INSTRUCTION A:
Using the article on the Damian Lillard trade, answer these:
(i) Which team did Lillard prefer to be sent to?
(ii) How many years did Adrian Griffin spend as an assistant in the league?
(iii) Which conference finals did Joe Mazzulla lead the Celtics to?
INSTRUCTION B:
Pick up the article on the Damian Lillard trade after its last sentence and write the next part.

DOCUMENT EXCERPT:
The Milwaukee Bucks were winners of the Damian Lillard trade sweepstakes, obviously, because they got him. Damian Lillard was a winner of the sweepstakes, also obviously, because now he gets a chance to really contend for an NBA title, even if he didn’t get sent to Miami like he preferred.
Lillard and the Bucks were not the biggest winners, however.
That title goes to Adrian Griffin, who is about to officially start Year 1 as a head coach.
Picture this: You’re a first-time NBA head coach, already hired to take over a team won the championship two years ago and had the best regular-season record in the league last year. You were given the keys to a team led by Giannis Antetokounmpo, a two-time MVP still very much in his prime and someone who on any given night could be the best player walking the planet. You inherited a team with great leadership in Khris Middleton and Brook Lopez, ownership willing to spend and a sharp general manager in Jon Horst. And now, a few days before your first training camp, you get Damian Lillard as well.
An incredible opportunity for Griffin has now become a super-duper-incredible opportunity for Griffin. Sure, there will be pressure. Tons of it. The Bucks are supposed to win the 2024 NBA title now, and there’s no arguing otherwise. With Antetokounmpo and Lillard, there’s no way Milwaukee will want anything less, and that’s the way it should be.
Darvin Ham finally got his long-awaited shot to be a head coach last season with the Los Angeles Lakers. The regular season was rocky and injury-filled, but Ham navigated the circus of attention that came with LeBron James closing in on the NBA’s scoring record and then wound up leading the team to the Western Conference finals. It’s hard to look at Year 1 of the Ham era and say it wasn’t a total success.
Joe Mazzulla got thrust into the role of first-year head coach in Boston around this time last fall, just a few days before training camp after Ime Udoka’s personal conduct led to the Celtics suspending him for the year and ultimately letting him go. Like Ham, Mazzulla quickly answered any questions about his readiness by coaching in the All-Star Game and getting the Celtics to the Eastern Conference finals. Again, Year 1 for Mazzulla went down as a success.
Ham and Mazzulla are just the latest examples that prove there doesn’t have to be a learning curve for new coaches, especially Black coaches, many of whom until recent years quite simply had to wait too long to get an opportunity at having the head job. Griffin is surely aware of this. The game is the game, and he’s been a coach for a long time — 15 years as an assistant in the league more than prepped him for this. His paycheck is bigger now, he’ll be the one facing questions after losses, he’ll be scrutinized more than ever before. But having Lillard and Antetokounmpo in the same huddle is a wonderful opportunity for any head coach, especially a first-year one.

SOURCE MATERIAL:
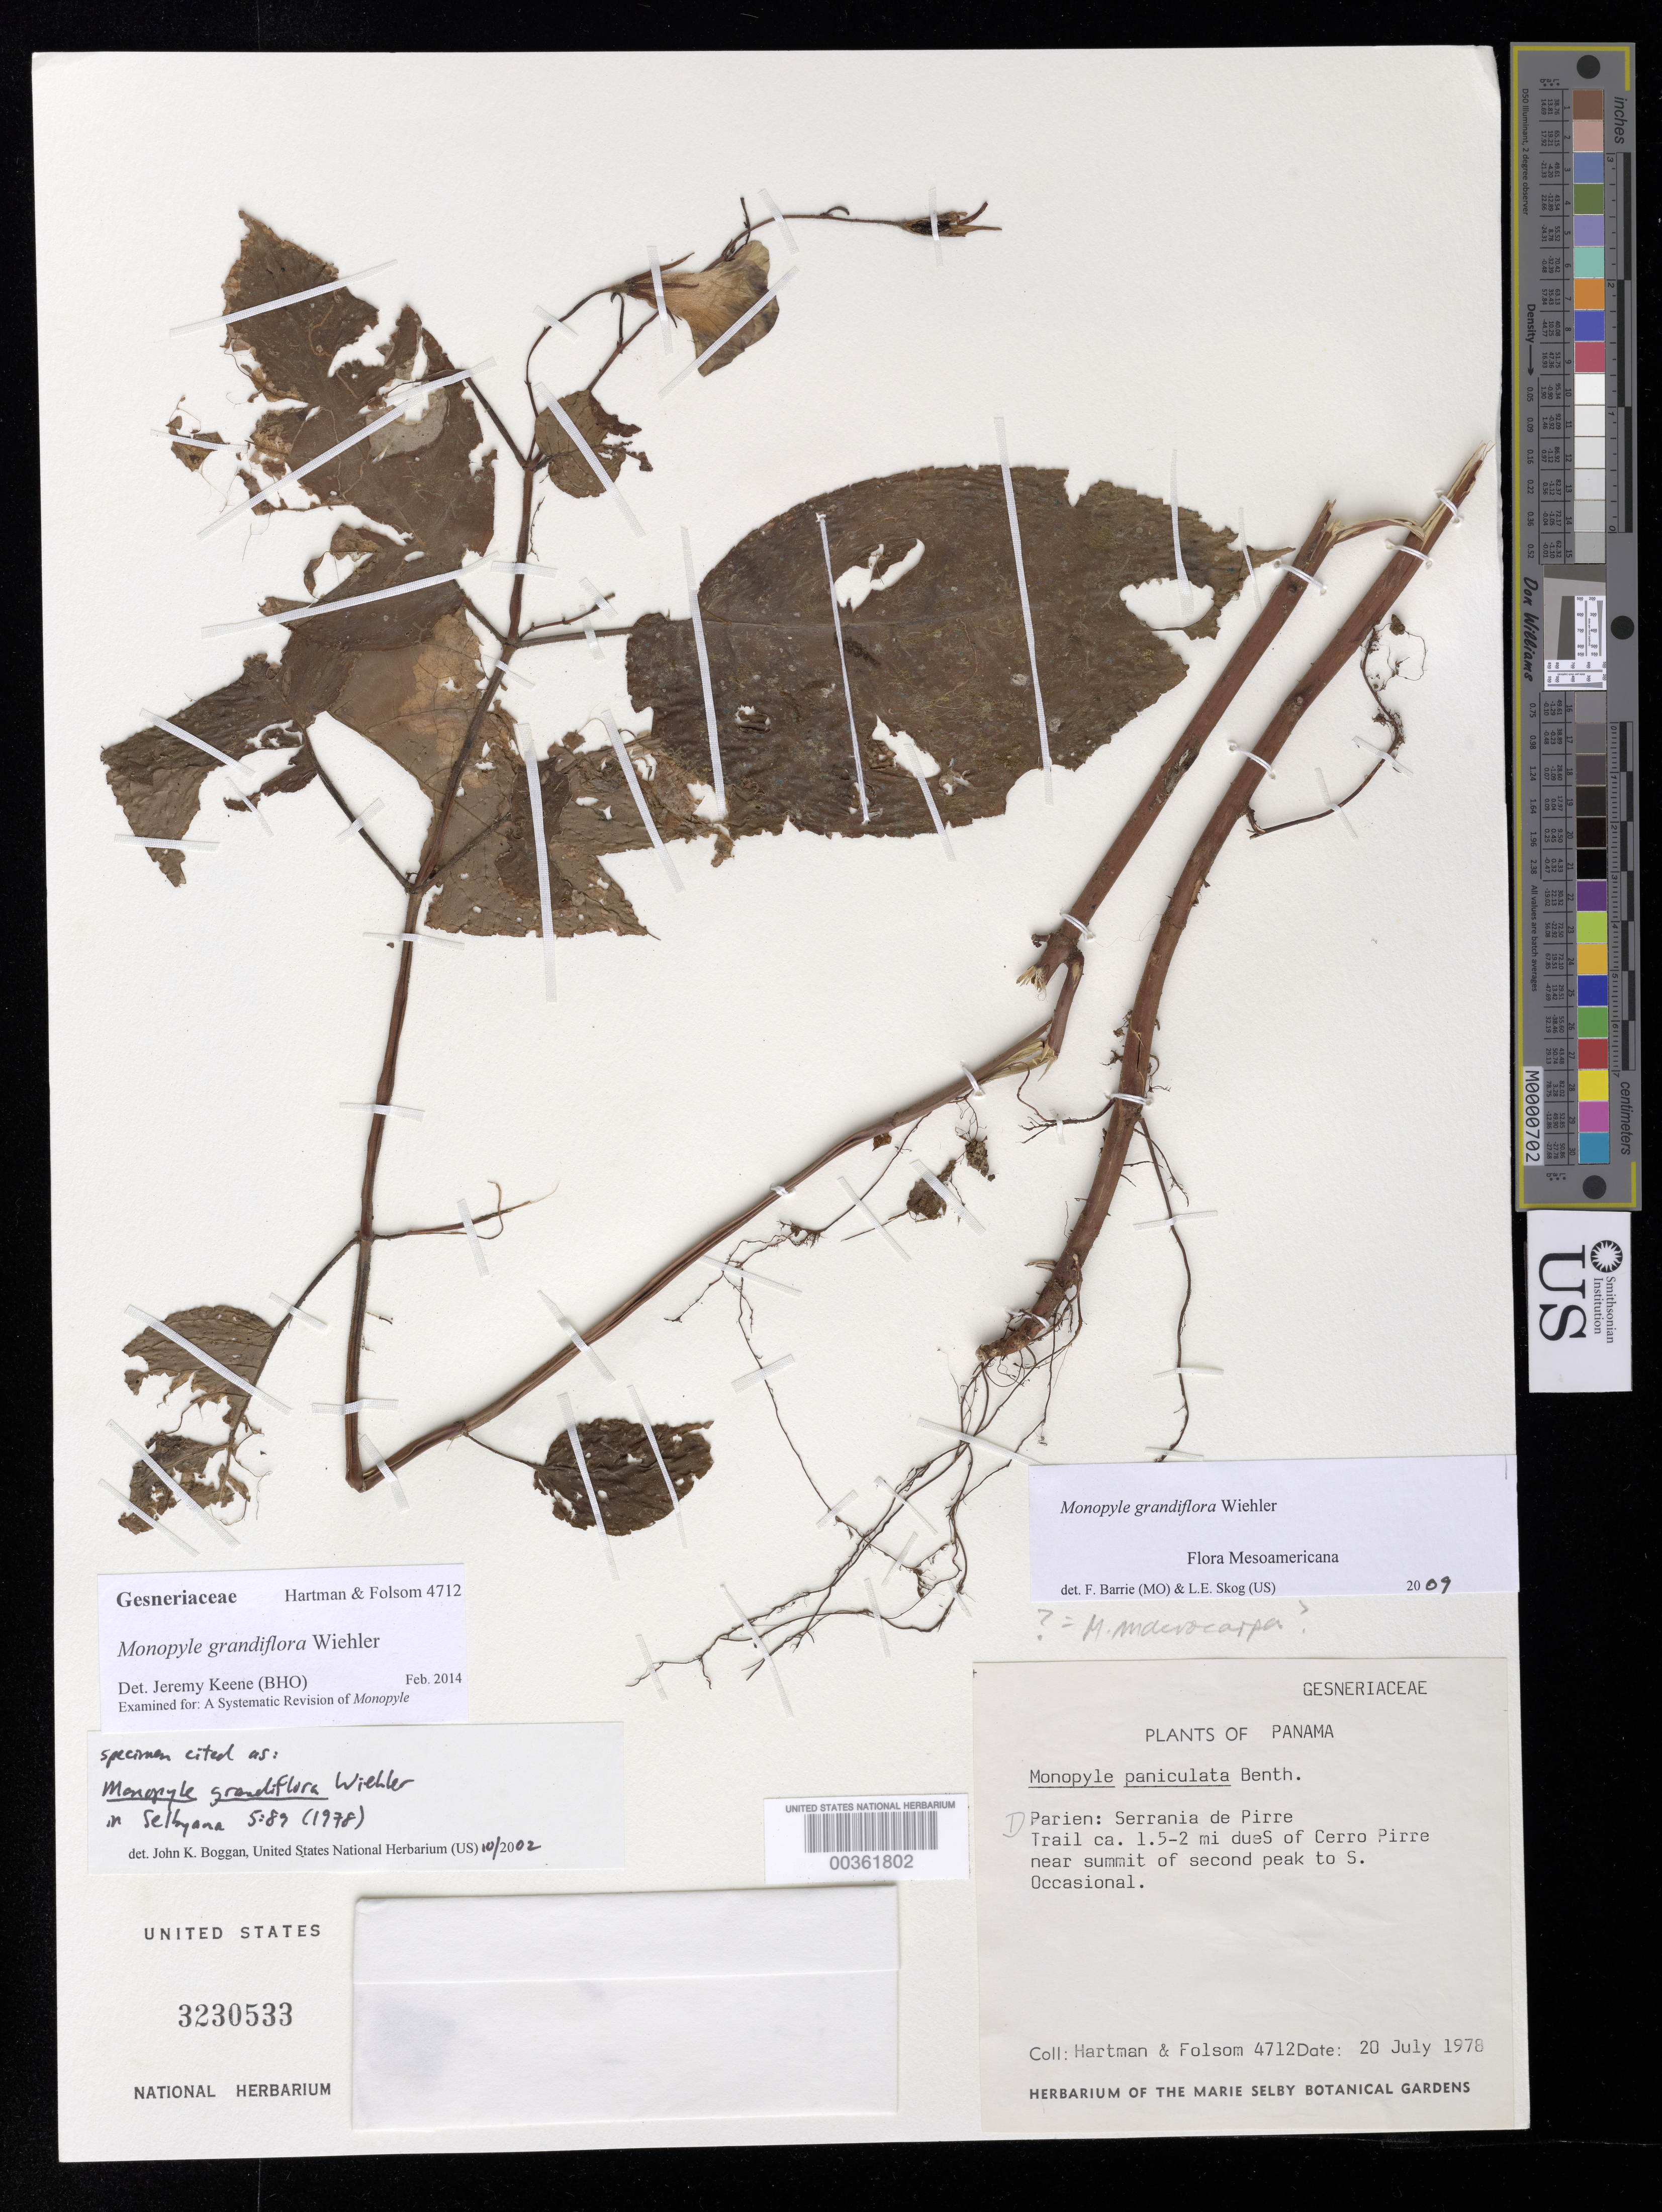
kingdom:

EXERCISE RESULT A:
(i) Miami
(ii) 15 years
(iii) The Eastern Conference finals

EXERCISE RESULT B:
“Let’s be real,” Griffin said in June when the Bucks introduced him. “What first-time head coach gets to coach the Milwaukee Bucks, with all the special talent on this team? I’m extremely humbled.”
And that was before they got Lillard.
It’s not uncommon for first-year coaches to win and win big. Udoka went to the finals with Boston in 2022 in his first chance. He lost to Steve Kerr, who won the first of his four titles with Golden State in his first season with the Warriors. Tyronn Lue coached Cleveland to its NBA title in 2016 in Year 1 of his career. Pat Riley won his first title with the Los Angeles Lakers in the opening season of his Hall of Fame career.
And let’s not forget that Griffin has literally seen the playbook on how to do this. He was an assistant under Nick Nurse in Toronto and was there when Nurse — again, in Year 1 — helped the Raptors win their first title. Nurse was a Toronto assistant beforehand, inherited a really good team when he got the top job, and then expectations and potential went through the roof when the Raptors stunned the league by landing Kawhi Leonard in the summer leading into Nurse’s first season. Griffin basically is now on the same parallel path: get the job, take over really good team, then have a superstar added to his mix right away (and as an added bonus, Lillard’s former coach in Portland, Terry Stotts, just happens to be on Griffin’s staff).
Everyone knew Griffin had been given a big chance when the Bucks hired him. His chances got a whole lot better Wednesday when the Lillard deal got done. It’ll be months before the ultimate answer will come on who the biggest winner of the trade was, but for now, it’s clearly Griffin.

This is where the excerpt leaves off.